Also called by the main program of the backup μP 22 is the "Bypass" FSM. The Bypass FSM tracks the state of the bypass mode of the backup μP, and is depicted in the state diagram of FIG. 12B. When no bypass key has been detected, the FSM remains in "Wait for key" state 1225 (i.e. following path "a"). When a bypass key "presence pulse" (a 500 μs pulse clearly distinguishable from data pulses, which signals that a key is connected) is detected, the FSM advances to state 1225 to "wait for quiet" state 1227 along path "b". The state machine follows path "i" for a short delay period (at least 100 ms in the preferred embodiment) to allow the dissipation of noise on the bypass detection input. It then proceeds to "bypass read" state 1229 along path "c".
The FSM remains in the state 1229 for a finite time period while an identification of the bypass key inputs is attempted. The backup μP makes up to ten attempts to read the bypass key inputs. If the inputs cannot be identified, or if the bypass key type (family) code in incorrect, the FSM returns to state 1225 along path "e". If the correct coded input from the bypass key is identified, the state machine proceeds to "OK to bypass" state 1231 along path "f".
In state 1231 a "bypass" variable is set which indicates that the backup μP 22 is in a bypass state, the variable being available for reading by the Probetype FSM. The Bypass state machine remains in state 1231 (i.e. follows path "g") until the backup μP has detected the closure of the relay switch 46, which it controls. If this closure is not detected within a finite time period, the state machine returns to state 1225 along path "h". If the closure is detected, the bypass condition is confirmed, and the FSM proceeds to "Bypass" state 1233.

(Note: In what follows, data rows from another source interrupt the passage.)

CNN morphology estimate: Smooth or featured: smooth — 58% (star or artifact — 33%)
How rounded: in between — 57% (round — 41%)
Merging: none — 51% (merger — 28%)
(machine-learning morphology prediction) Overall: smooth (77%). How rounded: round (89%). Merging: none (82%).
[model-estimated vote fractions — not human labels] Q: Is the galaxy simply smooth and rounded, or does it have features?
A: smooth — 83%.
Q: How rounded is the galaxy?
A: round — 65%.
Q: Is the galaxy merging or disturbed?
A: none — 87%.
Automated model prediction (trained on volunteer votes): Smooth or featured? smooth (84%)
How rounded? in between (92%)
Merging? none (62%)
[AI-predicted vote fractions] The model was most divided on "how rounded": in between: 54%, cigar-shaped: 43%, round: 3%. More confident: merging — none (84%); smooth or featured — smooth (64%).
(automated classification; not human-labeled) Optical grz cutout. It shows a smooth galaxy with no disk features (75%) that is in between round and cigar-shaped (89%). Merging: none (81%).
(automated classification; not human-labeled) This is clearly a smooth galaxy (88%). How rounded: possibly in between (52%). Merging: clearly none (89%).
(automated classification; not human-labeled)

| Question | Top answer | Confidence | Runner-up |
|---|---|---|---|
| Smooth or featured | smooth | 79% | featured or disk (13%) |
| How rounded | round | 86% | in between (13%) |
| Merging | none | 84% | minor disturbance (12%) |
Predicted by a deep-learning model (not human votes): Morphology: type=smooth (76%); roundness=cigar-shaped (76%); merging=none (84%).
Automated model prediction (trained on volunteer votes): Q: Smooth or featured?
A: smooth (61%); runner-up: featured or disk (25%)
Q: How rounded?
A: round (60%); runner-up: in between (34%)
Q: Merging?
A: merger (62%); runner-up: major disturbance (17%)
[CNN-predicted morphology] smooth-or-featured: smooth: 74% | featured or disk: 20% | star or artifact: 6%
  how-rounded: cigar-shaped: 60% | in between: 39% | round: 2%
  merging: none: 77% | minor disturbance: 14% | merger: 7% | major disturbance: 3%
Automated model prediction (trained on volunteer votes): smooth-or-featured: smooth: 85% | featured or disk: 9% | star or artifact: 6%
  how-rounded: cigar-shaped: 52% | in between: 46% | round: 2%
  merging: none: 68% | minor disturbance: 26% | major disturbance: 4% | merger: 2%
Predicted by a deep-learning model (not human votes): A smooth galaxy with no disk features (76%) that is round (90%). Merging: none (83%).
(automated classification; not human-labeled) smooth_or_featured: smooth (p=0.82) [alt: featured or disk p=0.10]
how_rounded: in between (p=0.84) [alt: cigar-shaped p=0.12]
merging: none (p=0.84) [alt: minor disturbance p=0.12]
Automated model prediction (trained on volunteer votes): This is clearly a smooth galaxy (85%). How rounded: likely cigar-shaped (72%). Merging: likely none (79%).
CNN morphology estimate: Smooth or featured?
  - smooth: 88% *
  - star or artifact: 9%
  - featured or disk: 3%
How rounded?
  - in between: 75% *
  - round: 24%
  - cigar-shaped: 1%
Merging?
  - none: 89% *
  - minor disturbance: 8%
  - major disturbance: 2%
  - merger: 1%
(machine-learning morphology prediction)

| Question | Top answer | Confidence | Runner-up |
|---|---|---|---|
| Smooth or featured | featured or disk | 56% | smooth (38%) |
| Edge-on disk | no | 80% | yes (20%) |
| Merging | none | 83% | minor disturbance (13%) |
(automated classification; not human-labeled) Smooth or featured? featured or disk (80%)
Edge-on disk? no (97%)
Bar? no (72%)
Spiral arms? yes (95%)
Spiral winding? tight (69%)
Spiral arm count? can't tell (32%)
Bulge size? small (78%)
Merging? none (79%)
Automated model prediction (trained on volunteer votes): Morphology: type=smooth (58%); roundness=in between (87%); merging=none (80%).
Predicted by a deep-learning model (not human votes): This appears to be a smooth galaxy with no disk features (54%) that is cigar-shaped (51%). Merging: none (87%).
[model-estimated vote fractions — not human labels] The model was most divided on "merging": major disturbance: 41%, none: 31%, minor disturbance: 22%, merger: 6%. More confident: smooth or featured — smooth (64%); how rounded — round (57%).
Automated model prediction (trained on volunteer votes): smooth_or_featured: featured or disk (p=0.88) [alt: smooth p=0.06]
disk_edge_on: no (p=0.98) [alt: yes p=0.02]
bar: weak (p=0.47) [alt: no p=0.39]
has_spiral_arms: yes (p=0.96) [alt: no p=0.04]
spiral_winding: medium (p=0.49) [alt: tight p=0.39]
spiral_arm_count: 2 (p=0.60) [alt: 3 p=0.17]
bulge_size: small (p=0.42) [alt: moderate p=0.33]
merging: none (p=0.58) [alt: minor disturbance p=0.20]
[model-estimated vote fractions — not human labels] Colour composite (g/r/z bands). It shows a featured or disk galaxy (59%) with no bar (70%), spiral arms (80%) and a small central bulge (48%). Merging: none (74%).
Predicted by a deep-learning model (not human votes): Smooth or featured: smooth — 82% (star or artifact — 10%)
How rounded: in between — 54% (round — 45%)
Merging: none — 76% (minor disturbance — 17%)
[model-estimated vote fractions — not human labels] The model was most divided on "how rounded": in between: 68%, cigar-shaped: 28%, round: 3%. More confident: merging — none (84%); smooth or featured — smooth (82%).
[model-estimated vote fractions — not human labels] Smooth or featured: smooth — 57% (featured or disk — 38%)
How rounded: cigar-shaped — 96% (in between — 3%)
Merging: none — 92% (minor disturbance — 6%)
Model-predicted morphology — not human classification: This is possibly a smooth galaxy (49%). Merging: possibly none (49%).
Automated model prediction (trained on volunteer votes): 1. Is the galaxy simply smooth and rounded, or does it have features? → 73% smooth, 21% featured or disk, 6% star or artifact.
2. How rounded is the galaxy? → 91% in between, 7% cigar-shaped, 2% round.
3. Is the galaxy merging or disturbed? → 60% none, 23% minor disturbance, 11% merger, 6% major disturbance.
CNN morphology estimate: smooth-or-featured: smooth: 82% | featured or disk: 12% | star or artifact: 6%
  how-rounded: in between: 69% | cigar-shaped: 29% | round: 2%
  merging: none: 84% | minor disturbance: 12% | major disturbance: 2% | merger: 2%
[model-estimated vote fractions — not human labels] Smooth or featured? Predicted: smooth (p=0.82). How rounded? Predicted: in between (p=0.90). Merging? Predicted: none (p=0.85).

The Bypass FSM remains in state 1233 (i.e. follows path "n") for a finite period of time which, in the preferred embodiment, is a minimum of ten seconds. If relay switch 46 opens for some reason during that time, the FSM follows path "o" back to state 1225. If the time expires with the relay still closed, the state machine proceeds (along path "p") to "check hot-wire wait state" 1235. The FSM remains in state 1235 (i.e. follows path "q") for a short delay period which, in the preferred embodiment, is two seconds. This allows a user of the bypass key time to remove the key and discontinue communication between the key and the rack controller. After the delay, the state machine proceeds (along path "r") to "check hot-wire state" 1237.
In state 1237, the backup μP undergoes a "presence test" to determine whether the bypass key inputs of the rack controller have been hot-wired. If the presence test indicates that there is no hot-wiring, the FSM returns to state 1225 via path "t". If a hotwiring is indicated, the state machine proceeds to "hot-wire wait" state 1239 via path "u". The FSM will remain in this state (i.e. follow path "v") indefinitely, until the indication of a bypass key has been absent for a finite time period (in the preferred embodiment, at least one minute). when the bypass key (presumed to be a hot-wire) is not detected for one minute, the FSM returns to state 1225 via path "w".
In addition to the differences in the firmware of the main and backup μPs, the method of detecting probe signals is also distinctly different. FIG. 13A and 13B demonstrate a detection method which is used by the main μP 20. In each of 5-wire optic, 2-wire optic and 2-wire thermistor probes, the output of the probe is an oscillating signal when the probe is dry (i.e. no overfill condition exists). An example of such a signal is shown in FIG. 13A. For determining whether a valid probe signal is being detected by the main μP, it is necessary to determine whether the amplitude of the signal, the width of the high and low signal pulses and the signal's periodicity are within desired ranges. Although these ranges are different for the different probe types, the detection method shown in FIG. 13A is equally applicable to each.
To effect the detection method, each of the probe channels, that is, the signals received directly from the probes themselves, is input to an analog-to-digital converter (A/D). The A/D converters are preferably clocked to generate samples every two milliseconds. The samples are mathematically compared, by the main μP 20, to one of two different thresholds, shown graphically in FIG. 13A as 1301 and 1303. The lower threshold 1301 is used for the comparison if the last previous sample was above the tested threshold. The upper threshold 1303 is used for the comparison if the last previous sample was below the tested threshold. This provides a degree of hysteresis to the comparison measurements.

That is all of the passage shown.